Not long ago, I was presented with a routine, even boring, workplace problem. We redesigned a part of our website and altered some basic functionality. Some colleagues learned of the change only when they went online, and were baffled by the new flow. And so began a tempest: Why was this change made? Who had given the OK? And wasn't the old way better, anyway?
This was just one small huff in the long history of conflicting opinions. But as a company grows, and decisions get more distant from the people who have to execute them, a different kind of conflict emerges. These disputes may seem like they're about a single decision with a specific adverse effect (the wrong redesign). But they're actually disagreements about process (Why wasn't I consulted?), not the decision. Learning to distinguish between the two is invaluable for any leader.
Here's how I've learned to map the difference. A decision conflict is one in which colleagues disagree about a choice that was made--anything from choosing a product strategy or a company priority or the wording of an email campaign. When someone disagrees, it's a pretty simple matter to determine if the objection has merit, or whether it's an opinion that will be duly noted but not addressed. You make the call and move on.
But a process conflict is a different beast. Disagreements over process emerge when a decision lacks expected input or participation from meaningful stakeholders, or where one decision (often made unilaterally) contradicts shared priorities or strategies. In these cases, protocol was not followed, and unpacking the problem requires chasing down what happened and why.
Here's what I've learned after about a decade of startups: These are distinct kinds of conflicts, but they get conflated all the time, and a process conflict gets treated as a decision conflict. This means that people waste time and energy trying to solve the wrong problem: They're second-guessing and litigating the decision, when the real grievance is that a process wasn't followed. Indeed, the aggrieved may not truly disagree with the decision at all, but are putting up a fight because they weren't consulted along the way.

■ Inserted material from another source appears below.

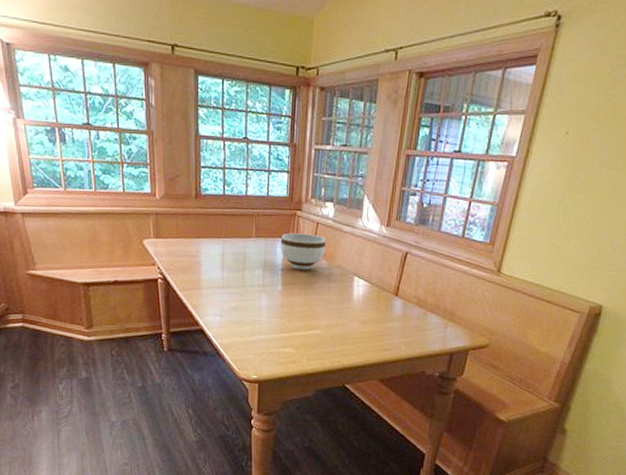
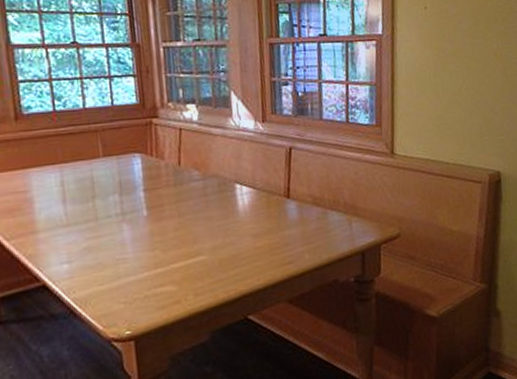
bowl: present [280,233,326,270] -> none [137,142,196,187]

And as obvious as the difference between a decision conflict and a process conflict might appear, in the heat of the moment most people struggle to disentangle the two. Often, leaders will reverse a decision but miss the opportunity to delineate a process that would help sort out disputes down the line. In other words, they solve the wrong problem.
It's essential for leaders, especially in rapidly expanding startups, to grow their organization's decision-making process in lockstep with scaling the organization. I've failed to do this myself. A few years ago, I was in a leadership meeting in which a new production process was presented for final executive approval. Despite being an executive, I was caught off-guard: The new process would require that I change the way I worked. My response, sad to admit, was to question the whole thing, creating more than a hiccup in the rollout. In time, I realized my issue wasn't with the new--and better--schedule, but with the fact that I hadn't really been given a heads-up about its requirements.

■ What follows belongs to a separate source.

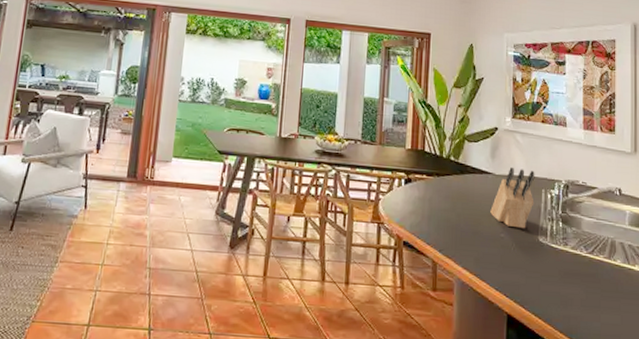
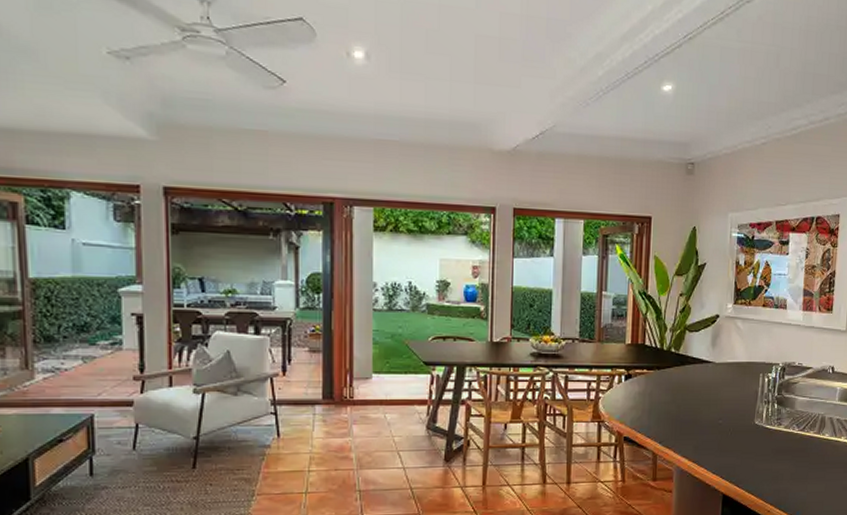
knife block: present [490,166,535,229] -> none [709,354,754,414]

These days, when I'm presented with a grievance, I've learned to first hold the problem up to the light: Is this really about a failure in decision making, or is the issue a failure of process? More often than not, it's the process that went south. So, if you find yourself in this kind of situation, step back and make sure that protocols are heeded--or, if necessary, make those protocols clear for everyone. The distinction won't spell the end of conflicts in your organization. But it will help you better solve those that arise.